Leave the images out. Give every line below again, precisely.

[Opening Given entries section]

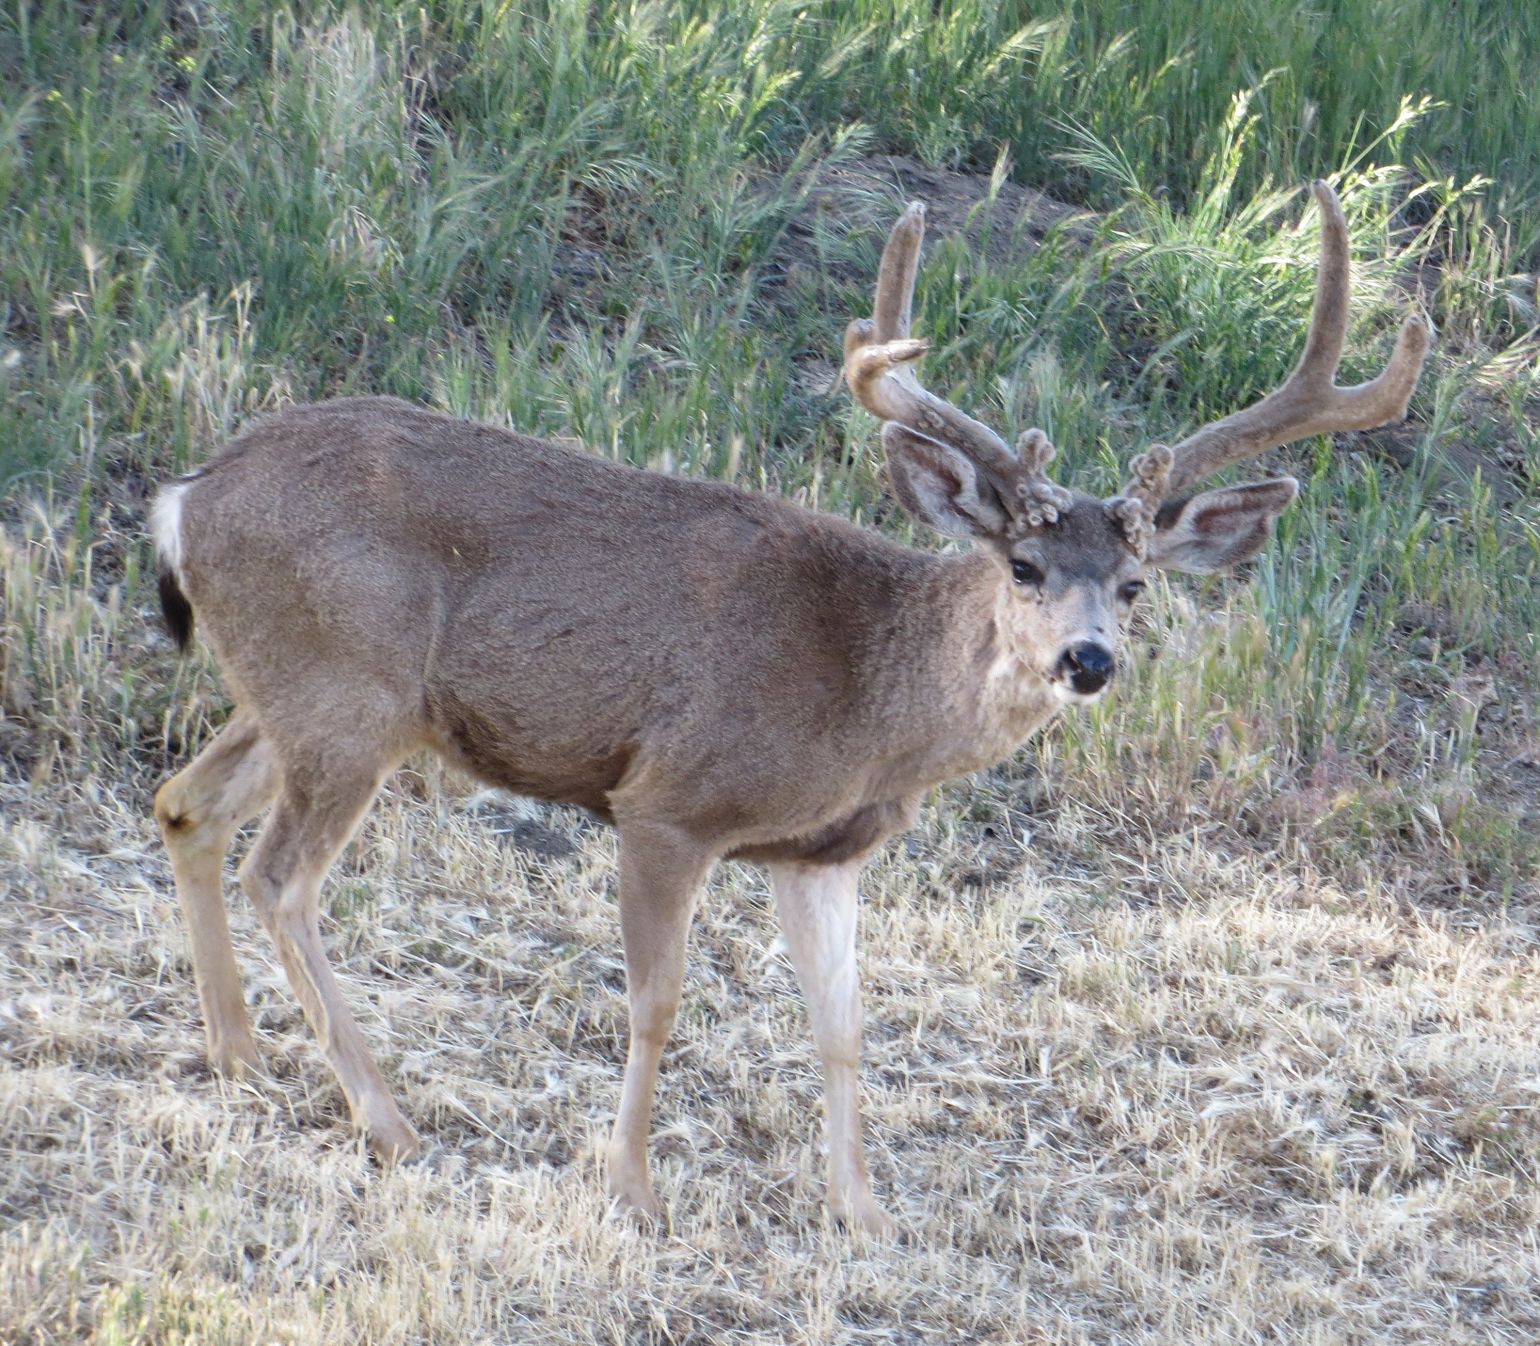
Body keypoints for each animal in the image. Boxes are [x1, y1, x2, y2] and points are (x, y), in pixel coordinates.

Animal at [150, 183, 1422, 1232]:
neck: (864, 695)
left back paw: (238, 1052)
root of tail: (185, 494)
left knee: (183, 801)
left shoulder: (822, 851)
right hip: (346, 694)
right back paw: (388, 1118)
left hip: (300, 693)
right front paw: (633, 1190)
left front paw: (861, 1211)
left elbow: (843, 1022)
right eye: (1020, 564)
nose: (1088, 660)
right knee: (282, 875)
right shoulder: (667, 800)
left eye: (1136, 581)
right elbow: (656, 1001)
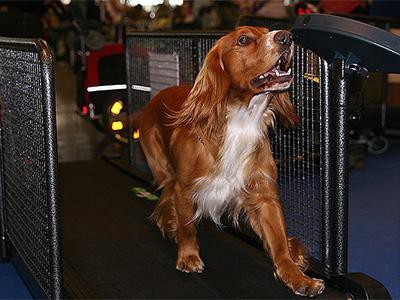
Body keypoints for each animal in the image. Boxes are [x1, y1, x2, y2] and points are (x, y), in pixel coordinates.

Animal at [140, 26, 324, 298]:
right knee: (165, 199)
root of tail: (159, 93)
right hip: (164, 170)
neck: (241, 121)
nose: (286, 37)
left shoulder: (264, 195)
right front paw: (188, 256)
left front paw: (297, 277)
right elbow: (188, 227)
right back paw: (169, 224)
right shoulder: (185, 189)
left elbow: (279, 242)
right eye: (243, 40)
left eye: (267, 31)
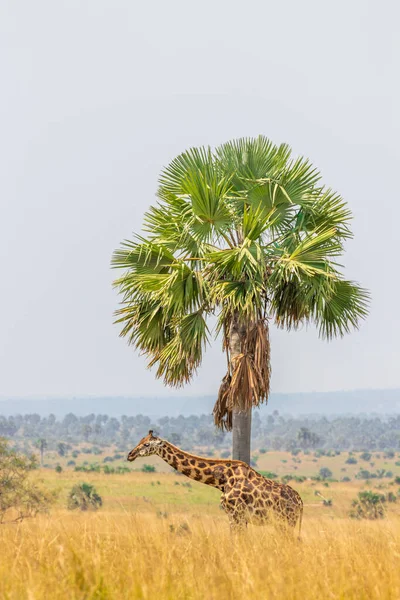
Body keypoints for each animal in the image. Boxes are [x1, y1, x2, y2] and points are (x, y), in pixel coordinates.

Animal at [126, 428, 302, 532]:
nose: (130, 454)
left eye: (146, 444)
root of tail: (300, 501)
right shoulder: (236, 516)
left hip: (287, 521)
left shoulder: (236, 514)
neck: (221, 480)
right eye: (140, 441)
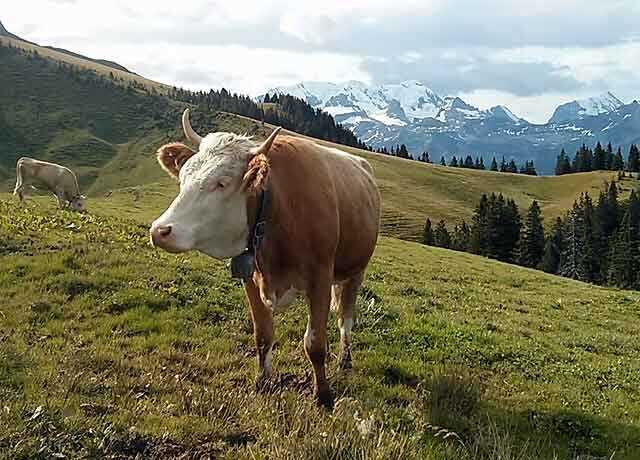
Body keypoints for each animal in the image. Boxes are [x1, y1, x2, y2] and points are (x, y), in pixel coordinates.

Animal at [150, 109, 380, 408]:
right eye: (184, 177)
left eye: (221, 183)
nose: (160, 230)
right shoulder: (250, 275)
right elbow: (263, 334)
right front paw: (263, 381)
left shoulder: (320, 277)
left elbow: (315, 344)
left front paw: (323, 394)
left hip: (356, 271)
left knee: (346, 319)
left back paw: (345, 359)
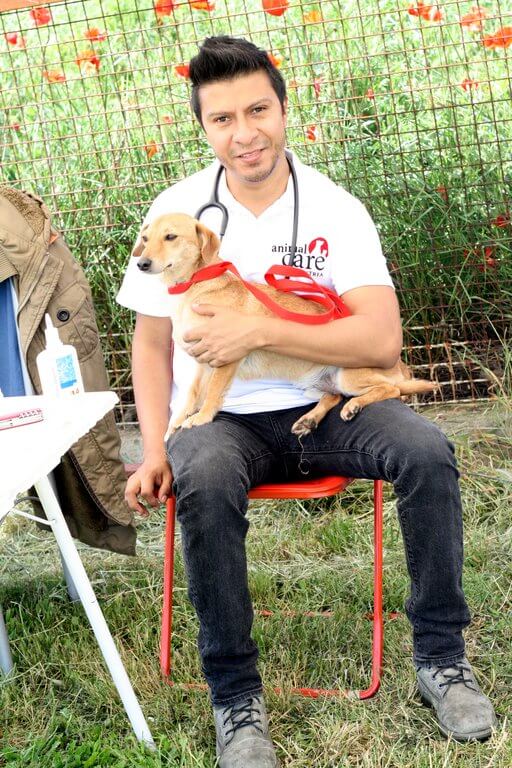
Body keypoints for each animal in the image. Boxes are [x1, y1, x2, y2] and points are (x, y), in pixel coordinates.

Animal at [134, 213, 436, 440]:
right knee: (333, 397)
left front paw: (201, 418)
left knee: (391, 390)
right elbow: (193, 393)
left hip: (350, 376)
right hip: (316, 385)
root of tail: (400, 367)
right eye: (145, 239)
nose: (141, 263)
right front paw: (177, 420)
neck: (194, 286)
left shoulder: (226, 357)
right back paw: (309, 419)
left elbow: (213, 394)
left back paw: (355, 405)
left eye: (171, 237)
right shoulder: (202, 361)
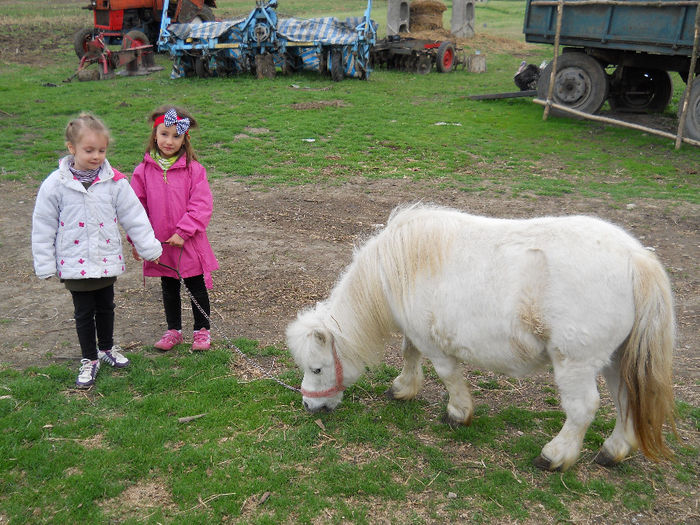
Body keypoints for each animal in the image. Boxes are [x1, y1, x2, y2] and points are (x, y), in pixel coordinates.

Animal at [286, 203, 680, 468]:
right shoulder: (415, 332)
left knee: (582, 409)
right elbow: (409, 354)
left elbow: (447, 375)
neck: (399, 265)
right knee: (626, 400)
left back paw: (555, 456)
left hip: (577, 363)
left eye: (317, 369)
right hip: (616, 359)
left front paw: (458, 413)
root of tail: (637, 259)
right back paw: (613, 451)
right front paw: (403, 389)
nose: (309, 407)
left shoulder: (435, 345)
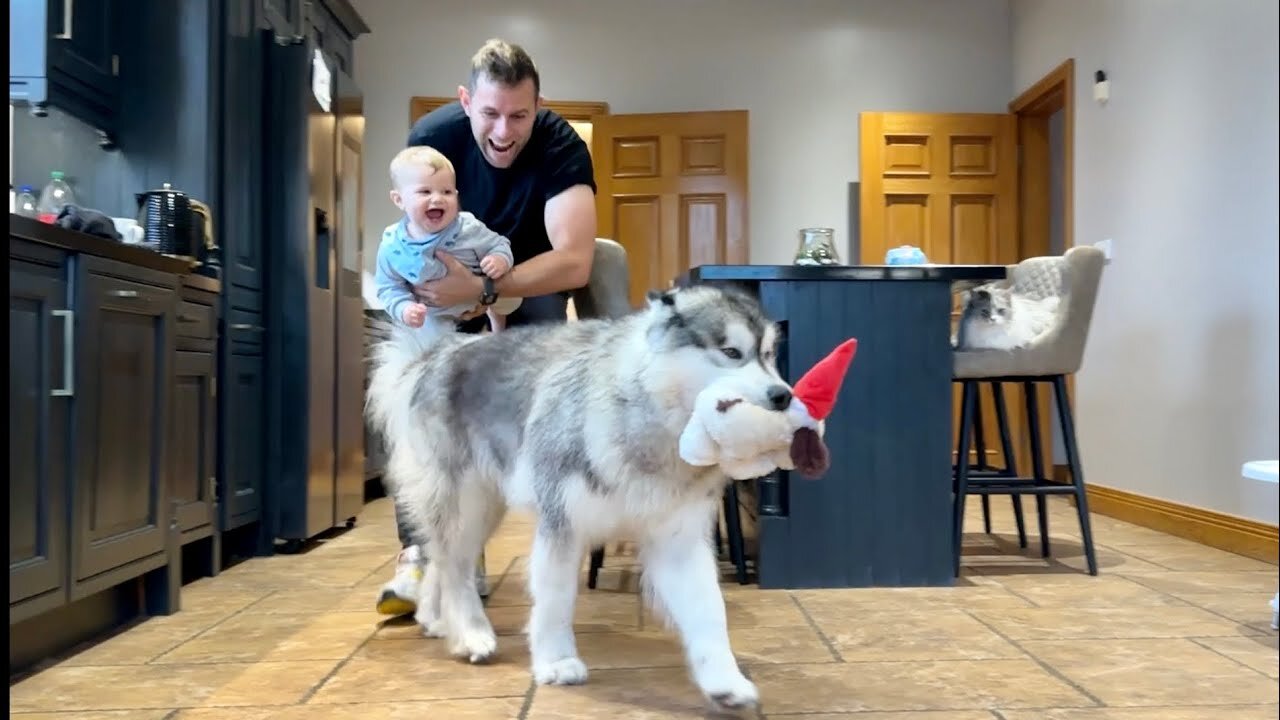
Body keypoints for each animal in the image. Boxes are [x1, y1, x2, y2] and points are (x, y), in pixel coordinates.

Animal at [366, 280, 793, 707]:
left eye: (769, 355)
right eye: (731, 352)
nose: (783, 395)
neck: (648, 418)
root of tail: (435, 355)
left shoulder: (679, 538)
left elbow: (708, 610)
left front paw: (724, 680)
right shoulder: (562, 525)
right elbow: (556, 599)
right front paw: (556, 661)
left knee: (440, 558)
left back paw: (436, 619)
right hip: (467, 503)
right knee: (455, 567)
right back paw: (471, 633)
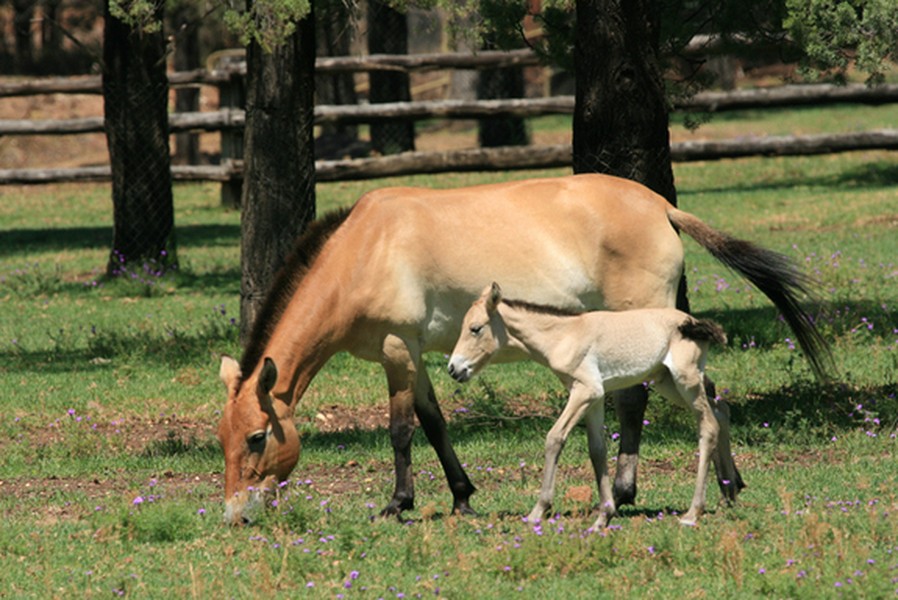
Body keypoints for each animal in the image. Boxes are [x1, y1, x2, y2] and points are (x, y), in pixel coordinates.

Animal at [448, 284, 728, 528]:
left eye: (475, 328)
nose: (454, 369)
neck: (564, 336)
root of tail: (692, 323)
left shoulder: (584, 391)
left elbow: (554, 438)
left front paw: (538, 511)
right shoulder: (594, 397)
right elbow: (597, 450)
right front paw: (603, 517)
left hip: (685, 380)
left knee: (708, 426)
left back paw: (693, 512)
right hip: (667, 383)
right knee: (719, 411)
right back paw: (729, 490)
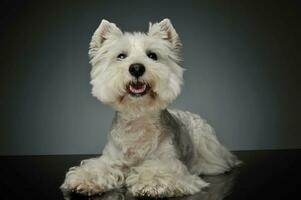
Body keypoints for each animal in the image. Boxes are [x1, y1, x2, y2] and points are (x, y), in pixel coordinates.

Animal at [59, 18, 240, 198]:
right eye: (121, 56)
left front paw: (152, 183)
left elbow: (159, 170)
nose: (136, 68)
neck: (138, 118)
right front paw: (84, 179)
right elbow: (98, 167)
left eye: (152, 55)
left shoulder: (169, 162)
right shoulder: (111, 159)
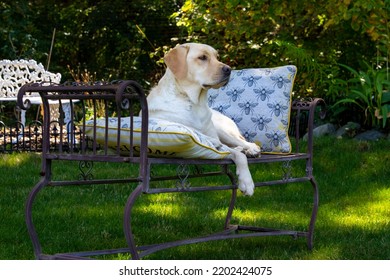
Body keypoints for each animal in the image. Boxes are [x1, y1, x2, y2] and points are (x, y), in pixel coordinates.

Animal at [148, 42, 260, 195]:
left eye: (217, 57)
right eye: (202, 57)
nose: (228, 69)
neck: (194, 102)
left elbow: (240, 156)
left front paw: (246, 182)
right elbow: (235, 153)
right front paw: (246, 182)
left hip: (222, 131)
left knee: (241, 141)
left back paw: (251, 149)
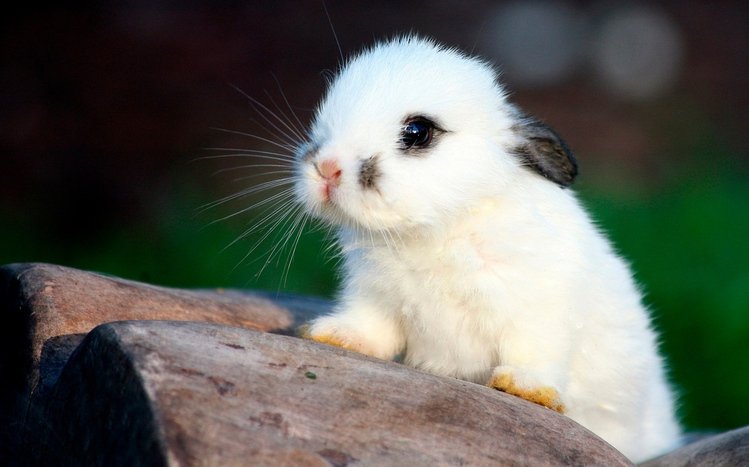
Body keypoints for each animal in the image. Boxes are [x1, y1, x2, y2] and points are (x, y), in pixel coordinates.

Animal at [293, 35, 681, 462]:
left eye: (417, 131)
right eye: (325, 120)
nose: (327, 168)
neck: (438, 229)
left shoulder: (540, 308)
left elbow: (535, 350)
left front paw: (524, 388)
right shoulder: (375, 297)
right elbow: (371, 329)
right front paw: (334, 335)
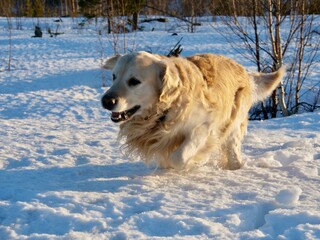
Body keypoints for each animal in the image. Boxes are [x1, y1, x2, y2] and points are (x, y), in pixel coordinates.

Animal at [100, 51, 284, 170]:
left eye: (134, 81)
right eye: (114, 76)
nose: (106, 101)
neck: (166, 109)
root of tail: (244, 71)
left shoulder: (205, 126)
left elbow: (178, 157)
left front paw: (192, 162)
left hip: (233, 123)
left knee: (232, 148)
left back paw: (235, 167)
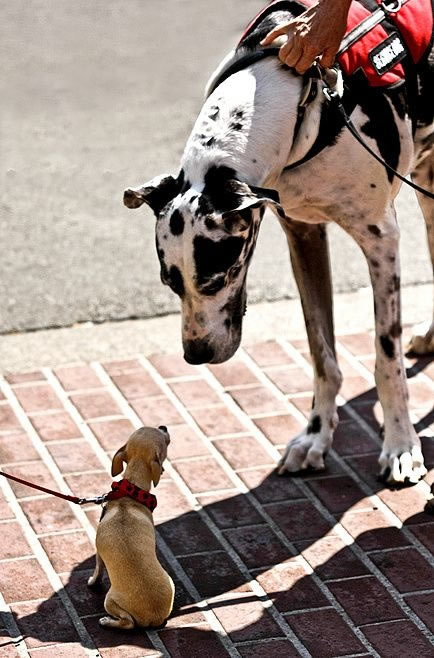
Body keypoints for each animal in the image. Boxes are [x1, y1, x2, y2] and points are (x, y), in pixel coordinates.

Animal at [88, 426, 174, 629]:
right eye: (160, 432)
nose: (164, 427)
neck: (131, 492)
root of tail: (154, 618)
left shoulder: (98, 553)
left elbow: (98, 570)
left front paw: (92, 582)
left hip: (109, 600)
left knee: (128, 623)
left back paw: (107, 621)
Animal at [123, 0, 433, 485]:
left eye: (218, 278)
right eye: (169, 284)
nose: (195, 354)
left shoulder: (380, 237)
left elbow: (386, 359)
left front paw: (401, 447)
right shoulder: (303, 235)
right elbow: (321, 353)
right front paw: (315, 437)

[Closing Given entries section]

> [Problem solution]
Body keypoints for each animal in the image. Boxes are [x1, y1, x2, y2] and points are (x, y), in pixel coordinates.

Animal at [150, 183, 1422, 1232]:
neck: (864, 695)
left back paw: (238, 1052)
root of tail: (185, 494)
left knee: (183, 801)
left shoulder: (822, 851)
right hip: (346, 694)
right back paw: (388, 1118)
left hip: (300, 693)
right front paw: (633, 1190)
left front paw: (861, 1211)
left elbow: (843, 1022)
right eye: (1020, 564)
nose: (1088, 660)
right knee: (282, 875)
right shoulder: (667, 800)
left eye: (1136, 581)
right elbow: (656, 1001)
Body keypoints for each animal in the image. Boxes are [x1, y1, x2, y2] and points are (x, y), in pixel coordinates.

Animal at [140, 26, 324, 298]:
right knee: (165, 199)
root of tail: (159, 93)
right hip: (164, 170)
neck: (241, 121)
nose: (286, 37)
left shoulder: (264, 195)
right front paw: (188, 256)
left front paw: (297, 277)
right elbow: (188, 227)
right back paw: (169, 224)
right shoulder: (185, 189)
left elbow: (279, 242)
right eye: (243, 40)
left eye: (267, 31)
Body keypoints for each animal in the image. Boxes are [x1, y1, x2, y2] and points are (x, y), in pixel coordinates.

Animal at [126, 428, 302, 532]:
nose: (130, 454)
left eye: (146, 444)
root of tail: (300, 501)
right shoulder: (236, 516)
left hip: (287, 521)
left shoulder: (236, 514)
neck: (221, 480)
right eye: (140, 441)
Body keypoints for each animal in the image. Boxes are [x1, y1, x2, y2] and points are (x, y), in pixel coordinates.

Animal at [150, 109, 380, 408]:
right eye: (184, 177)
left eye: (221, 183)
nose: (160, 230)
right shoulder: (250, 275)
right elbow: (263, 334)
right front paw: (263, 381)
left shoulder: (320, 277)
left elbow: (315, 344)
left front paw: (323, 394)
left hip: (356, 271)
left knee: (346, 319)
left back paw: (345, 359)
Body keypoints for each animal in the image. Boxes are [x1, y1, x2, y2] and points are (x, y), in pixel coordinates.

Animal at [134, 213, 436, 440]:
right knee: (333, 397)
left front paw: (201, 418)
left knee: (391, 390)
right elbow: (193, 393)
left hip: (350, 376)
right hip: (316, 385)
root of tail: (400, 367)
right eye: (145, 239)
nose: (141, 263)
right front paw: (177, 420)
neck: (194, 286)
left shoulder: (226, 357)
right back paw: (309, 419)
left elbow: (213, 394)
left back paw: (355, 405)
left eye: (171, 237)
right shoulder: (202, 361)
Body keypoints for each animal in the image. Boxes are [x1, y1, x2, y2] and points are (x, y), in pixel coordinates.

Animal at [286, 203, 680, 468]:
right shoulder: (415, 332)
left knee: (582, 409)
right elbow: (409, 354)
left elbow: (447, 375)
neck: (399, 265)
right knee: (626, 400)
left back paw: (555, 456)
left hip: (577, 363)
left eye: (317, 369)
right hip: (616, 359)
left front paw: (458, 413)
root of tail: (637, 259)
right back paw: (613, 451)
right front paw: (403, 389)
nose: (309, 407)
left shoulder: (435, 345)
Body keypoints for each animal in the image. Boxes are [x1, y1, x2, y2] and points are (x, y), in pixel coordinates.

Animal at [366, 280, 793, 707]:
left eye: (769, 355)
right eye: (731, 352)
nose: (783, 395)
neck: (648, 418)
root of tail: (435, 355)
left shoulder: (679, 538)
left elbow: (708, 610)
left front paw: (724, 680)
right shoulder: (562, 525)
right elbow: (556, 599)
right front paw: (556, 661)
left knee: (440, 558)
left back paw: (436, 619)
right hip: (467, 503)
right knee: (455, 567)
right back paw: (471, 633)
Body keypoints for each animal in the image. Boxes are [x1, y1, x2, y2] and points are (x, y), in pixel coordinates.

Animal at [448, 284, 728, 528]:
left eye: (475, 328)
nose: (454, 369)
neck: (564, 336)
root of tail: (692, 323)
left shoulder: (584, 391)
left elbow: (554, 438)
left front paw: (538, 511)
right shoulder: (594, 397)
right elbow: (597, 450)
right front paw: (603, 517)
left hip: (685, 380)
left knee: (708, 426)
left back paw: (693, 512)
right hip: (667, 383)
right knee: (719, 411)
right back paw: (729, 490)
Body keypoints for each animal in the image. Boxes are [x1, y1, x2, y2] and points are (x, y), in pixel coordinates.

Animal at [59, 18, 240, 198]:
right eye: (121, 56)
left front paw: (152, 183)
left elbow: (159, 170)
nose: (136, 68)
neck: (138, 118)
right front paw: (84, 179)
right elbow: (98, 167)
left eye: (152, 55)
left shoulder: (169, 162)
right shoulder: (111, 159)
Body keypoints for each animal in the image. Boxes are [x1, y1, x2, y2] and points are (x, y), in pixel coordinates.

Animal at [148, 42, 260, 195]:
left eye: (217, 57)
right eye: (202, 57)
nose: (228, 69)
neck: (194, 102)
left elbow: (240, 156)
left front paw: (246, 182)
right elbow: (235, 153)
right front paw: (246, 182)
left hip: (222, 131)
left knee: (241, 141)
left back paw: (251, 149)
Body keypoints for each animal in the image. Boxes are [x1, y1, x2, y2] and points are (x, y), in pixel coordinates.

Animal at [293, 35, 681, 462]:
left eye: (417, 131)
right eye: (325, 120)
nose: (327, 168)
neck: (438, 229)
left shoulder: (540, 308)
left elbow: (535, 350)
left front paw: (524, 388)
right shoulder: (375, 297)
right elbow: (371, 329)
right front paw: (334, 335)
Body keypoints for each animal in the image. Boxes are [x1, y1, x2, y2] and points are (x, y), in pixel coordinates.

Animal at [100, 51, 284, 170]:
left eye: (134, 81)
right eye: (114, 76)
nose: (106, 101)
neck: (166, 109)
root of tail: (244, 71)
left shoulder: (205, 126)
left elbow: (178, 157)
left front paw: (192, 162)
left hip: (233, 123)
left knee: (232, 148)
left back paw: (235, 167)
Body keypoints for each animal in the image. Boxes are [x1, y1, x2, y2] and points are (x, y), in pixel coordinates.

Animal at [88, 426, 174, 629]:
right eye: (160, 432)
nose: (164, 427)
neck: (131, 492)
root of tail: (154, 618)
left shoulder: (98, 553)
left elbow: (98, 570)
left front paw: (92, 582)
left hip: (109, 600)
left knee: (128, 623)
left back paw: (107, 621)
Animal at [123, 0, 433, 485]:
left eye: (218, 278)
right eye: (169, 284)
nose: (195, 354)
left shoulder: (380, 237)
left elbow: (386, 359)
left front paw: (401, 447)
right shoulder: (303, 235)
right elbow: (321, 353)
right front paw: (315, 437)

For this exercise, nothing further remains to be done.